═══ DATA TO USE ═══

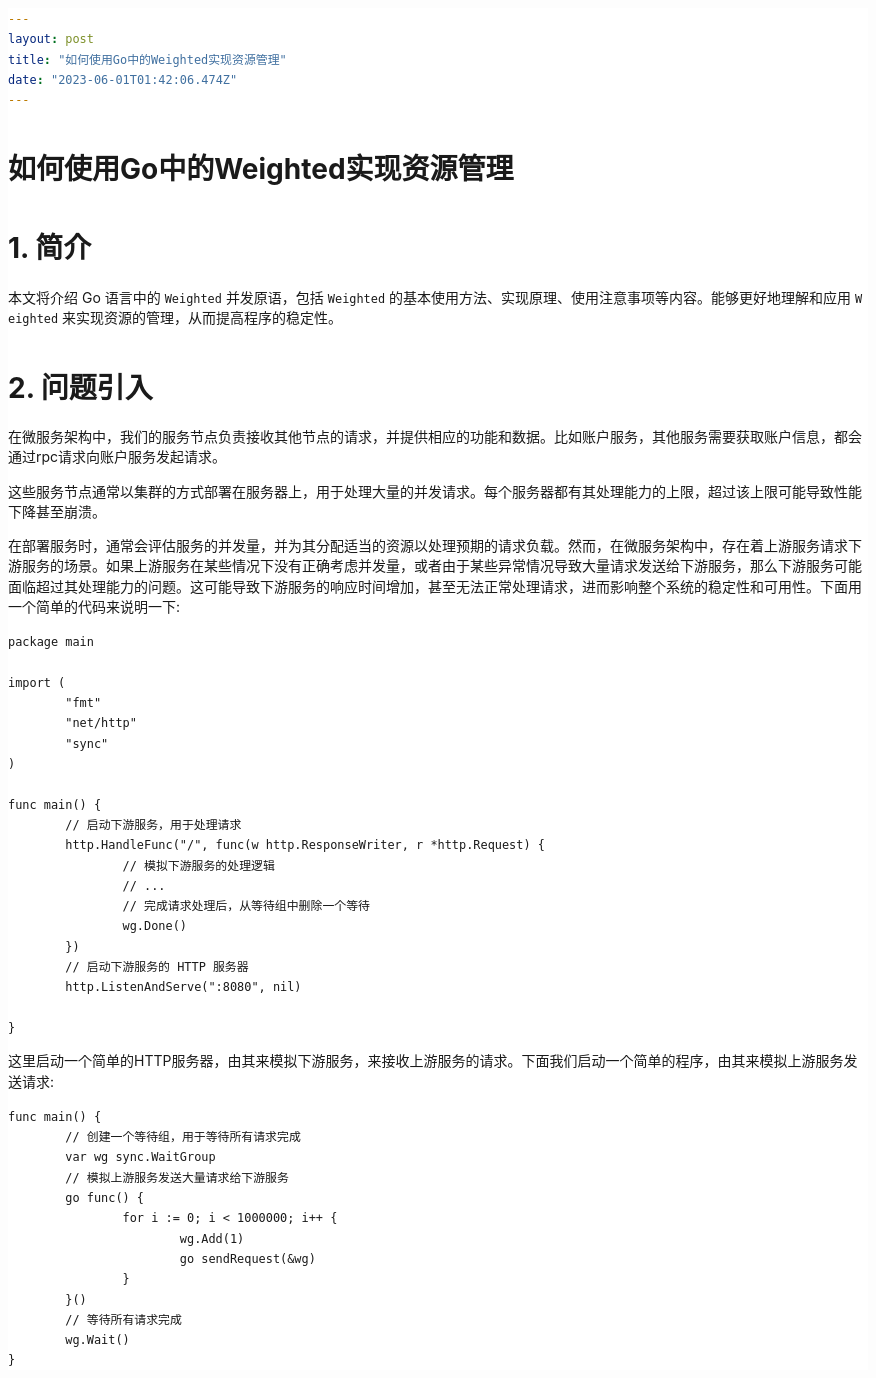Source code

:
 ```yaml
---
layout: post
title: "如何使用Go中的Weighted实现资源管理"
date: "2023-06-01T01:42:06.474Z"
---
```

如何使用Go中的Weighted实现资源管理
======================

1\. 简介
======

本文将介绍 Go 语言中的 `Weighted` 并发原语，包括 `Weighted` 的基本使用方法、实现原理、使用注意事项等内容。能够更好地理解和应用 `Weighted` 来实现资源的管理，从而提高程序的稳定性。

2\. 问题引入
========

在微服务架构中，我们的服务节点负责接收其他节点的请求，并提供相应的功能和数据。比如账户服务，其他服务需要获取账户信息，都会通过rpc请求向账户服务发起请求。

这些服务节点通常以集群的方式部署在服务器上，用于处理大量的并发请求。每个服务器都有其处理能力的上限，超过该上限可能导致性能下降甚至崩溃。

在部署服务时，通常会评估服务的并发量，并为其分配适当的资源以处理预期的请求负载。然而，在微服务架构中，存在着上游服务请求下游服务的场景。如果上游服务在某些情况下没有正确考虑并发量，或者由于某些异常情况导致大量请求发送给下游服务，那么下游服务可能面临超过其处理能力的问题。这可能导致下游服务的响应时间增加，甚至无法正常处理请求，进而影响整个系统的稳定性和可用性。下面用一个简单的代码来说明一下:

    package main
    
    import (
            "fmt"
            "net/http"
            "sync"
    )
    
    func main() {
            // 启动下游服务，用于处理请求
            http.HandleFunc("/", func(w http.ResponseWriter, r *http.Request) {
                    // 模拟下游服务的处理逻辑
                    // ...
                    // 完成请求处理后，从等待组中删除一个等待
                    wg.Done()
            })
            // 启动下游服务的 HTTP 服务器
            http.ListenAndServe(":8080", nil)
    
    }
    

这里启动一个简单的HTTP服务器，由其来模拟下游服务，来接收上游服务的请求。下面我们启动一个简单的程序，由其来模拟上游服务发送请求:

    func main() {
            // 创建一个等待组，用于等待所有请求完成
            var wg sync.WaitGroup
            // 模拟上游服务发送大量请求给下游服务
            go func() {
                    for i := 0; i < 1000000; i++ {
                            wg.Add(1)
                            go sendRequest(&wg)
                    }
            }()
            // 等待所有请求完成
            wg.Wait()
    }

═══

### WHAT YOU HAVE TO DO
Nothing but a number is needed: the count of lines above that contain "如何使用Go中的Weighted实现资源管理".

### SOLVED PROBLEM
2